1. We would always try to collect right before the babies were supposed to be fed. If the babies are hungry they will start to salivate more on their own. This might be tricky for the 48 hour time window because they won’t be on much of a feeding schedule yet but always worth a try anyway.
2. Because we were collecting in preterm infants who were usually in cribs or incubators we would always turn the babies so their heads were on their sides so as to allow any saliva in the mouth to pool in the back of their cheek.
3. It is the core of the swab that is the absorbent part and not the outside so if the babies are chewing on the outside of the swab that is good because it means they will salivate but then you will need to control the swab and dab at the cheeks and under the tongue to soak up the saliva through the center of the end of the swab.
4. Sometimes we would put a pacifier in the baby’s mouth with the swab in there right next to it to promote sucking and thus salivation. We would also hold the swab in the baby’s mouth for up to two minutes and sometimes if we visually saw that the baby’s mouth seemed a bit dry we would leave it in 3 minutes or more.
5. We also used the same two people to collect samples for our study so she and I became familiar with the collection procedure and throughout our longitudinal study we became familiar with which babies were naturally producing more or less saliva and some of the signs to look for when determining if the swab was collecting or not.
6. Another tip is that I made sure to collect all the samples and then centrifuge them immediately after collection while they were still at room temperature and this seemed to give us the greatest volumes of saliva collected rather than refrigerating them until you get to centrifuge them later.
1. The core of the swab is referring to the part you see when you look at the circular shape of the swab. The outer circle of the swab from that end is not absorbent, just the middle filling.

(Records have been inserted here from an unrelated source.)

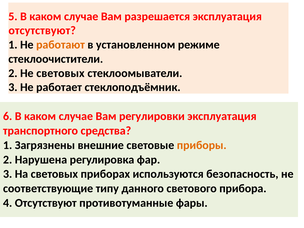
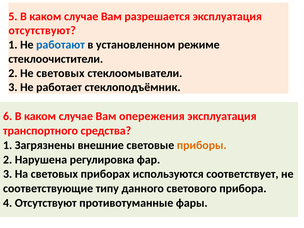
работают colour: orange -> blue
регулировки: регулировки -> опережения
безопасность: безопасность -> соответствует
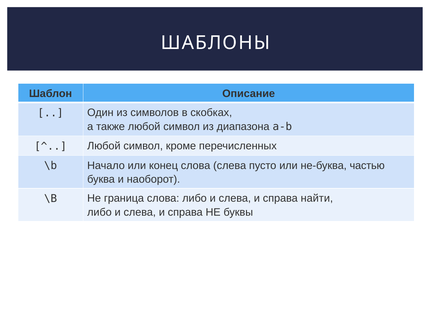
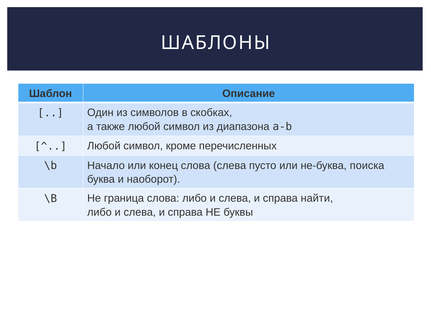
частью: частью -> поиска
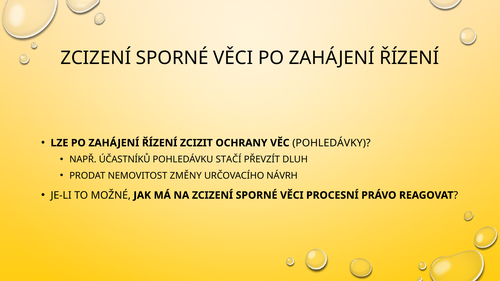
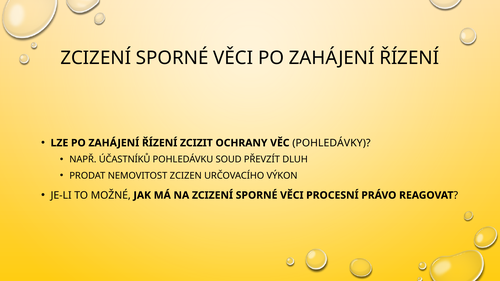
STAČÍ: STAČÍ -> SOUD
ZMĚNY: ZMĚNY -> ZCIZEN
NÁVRH: NÁVRH -> VÝKON
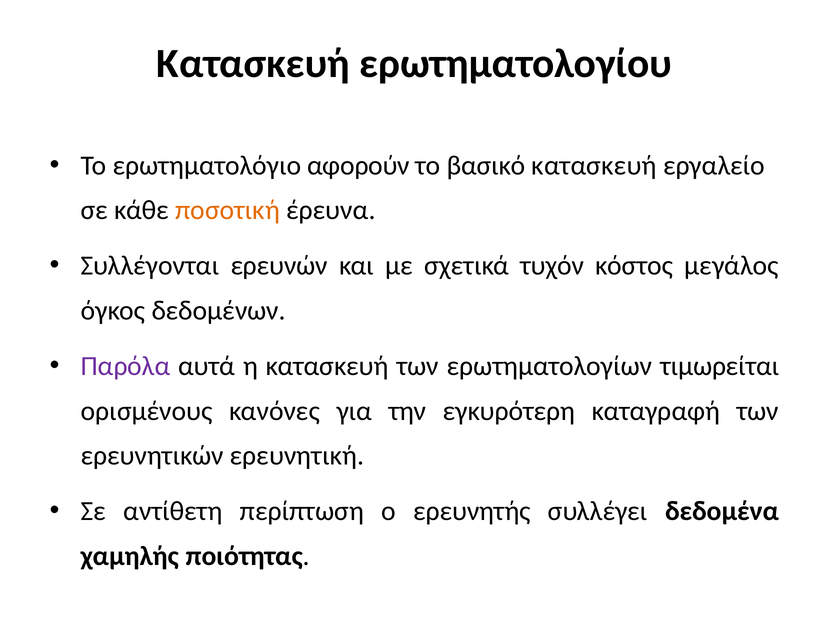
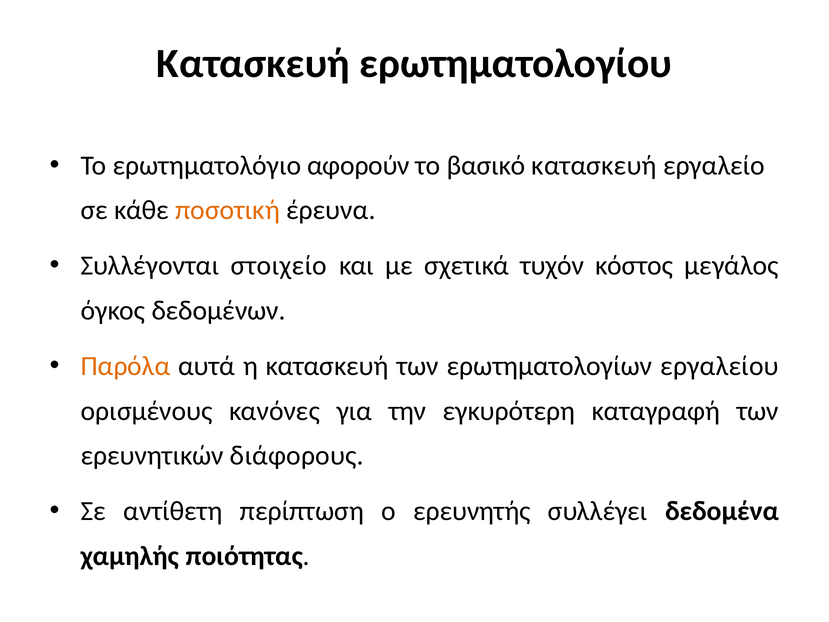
ερευνών: ερευνών -> στοιχείο
Παρόλα colour: purple -> orange
τιμωρείται: τιμωρείται -> εργαλείου
ερευνητική: ερευνητική -> διάφορους
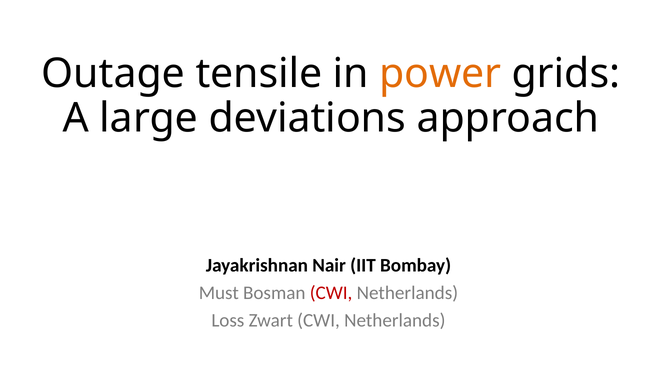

2. I have not tried to syringe the swabs although I have read in other manuscripts that it is a good method. When we centrifuged the swabs we were getting enough saliva so we didn’t necessarily need to syringe but maybe you could try to centrifuge and then squeeze and syringe anything left over or the other way around, syringe and then centrifuge. I know that would be an extra step for you but it took us a while to perfect the protocol that worked best for us so take your time and get it right and it will really help your project in the end.
3. All of the babies we swabbed were awake. I would highly recommend waking up a baby that you are about to swab if that is alright with the family as this will stimulate the baby to start to produce saliva.